Review

Im Netz der Spinne

Paul Verhoeven schiebt sich langsam aber sicher in meine All-Time-Top 5 in der Kategorie der Regisseure. Kein Wunder, möchte man meinen, bei allseits bekannten Knallern wie „Starship Troopers“ oder „Robocop“. Doch es waren in letzter Zeit vor allem eher unter dem Radar fliegende Werke von ihm, wie etwa „Elle“ oder „Flesh + Blood“, die mir zum ersten Mal über den Weg liefen und diesen Status zementieren. „Der vierte Mann“ ist eine weitere Perle dieser Liga. In einem hoch symbolischen und sehr sexy Mix aus Roeg und DePalma, wird die Geschichte eines Mannes erzählt, der Visionen von Tod, Blut und Sex hat. Als er eines Tages eine anziehende (und ausziehende) Blondine kennenlernt, kommt er diesen Träumen und Vorahnungen gefährlich nahe, befindet er sich doch fast wortwörtlich in einem Spinnennetz der Lust und der Gefahr...

„Der vierte Mann“ ist DAS Highlight aus Verhoevens Zeit als Filmemacher in Holland und nimmt schon viel von „Basic Instinct“ voraus. Die Symbolik ist zwar manchmal etwas auf die Nase, doch sie verfehlt ihre Magie und Wirkung nicht. Die Reise Gerards hat traumgleiche Qualitäten - mal feucht und mal alptraumhaft, mal mysteriös und mal gnadenlos brutal. Verhoeven ist hier voll in seinem Element und spielt verführerisch mit Finten, Fouls und Ficks. Man sieht Hollywood quasi vom Sofa aus rot werden und merkt in jeder Sekunde, dass es sich um einen europäischen Thriller handelt. Verspielt, stylisch, heiss. Letzteres vor allem durch eine faszinierende, vielschichtige, rätselhafte Renée Soutendijk. Vollgepackt mit Querverweisen durch die Filmhistorie und die Handlung selbst, lässt sich „Der vierte Mann“ selbst an Filmhochschulen liebend gern blicken. Komplex, verworren, mutig. Verhoevens Sprungbrett nach Hollywood ist noch immer ein Ding ans Kinn, das man am liebsten direkt nochmal gucken möchte, sobald der Abspann ausgerollt ist. Eine Collage aus Neugier, Abhängigkeit und Glauben. Ein Puzzle mit Suchtfaktor.

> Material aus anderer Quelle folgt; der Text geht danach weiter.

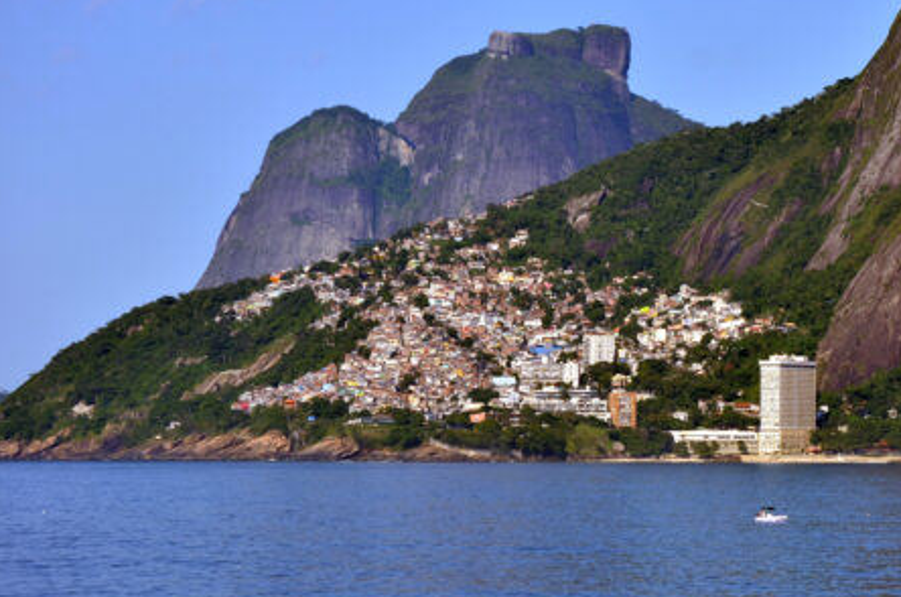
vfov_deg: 7.1
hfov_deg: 10.7
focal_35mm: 193
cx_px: 700
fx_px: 4820
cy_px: 251
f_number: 8
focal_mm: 82
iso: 100
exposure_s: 1/500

Fazit: erkenne die Warnungen, deute die Träume, nehme die Vorahnungen ernst... Verhoeven hat mit „Der vierte Mann“ einen der besten modernen „Hitchcocks“ geschaffen, die je aus Europa kamen. Hypnotisierend, fesselnd, packend. Und höllisch erotisch. Voller Zeichen, Wunder und Metaphern. Hollands Hottest.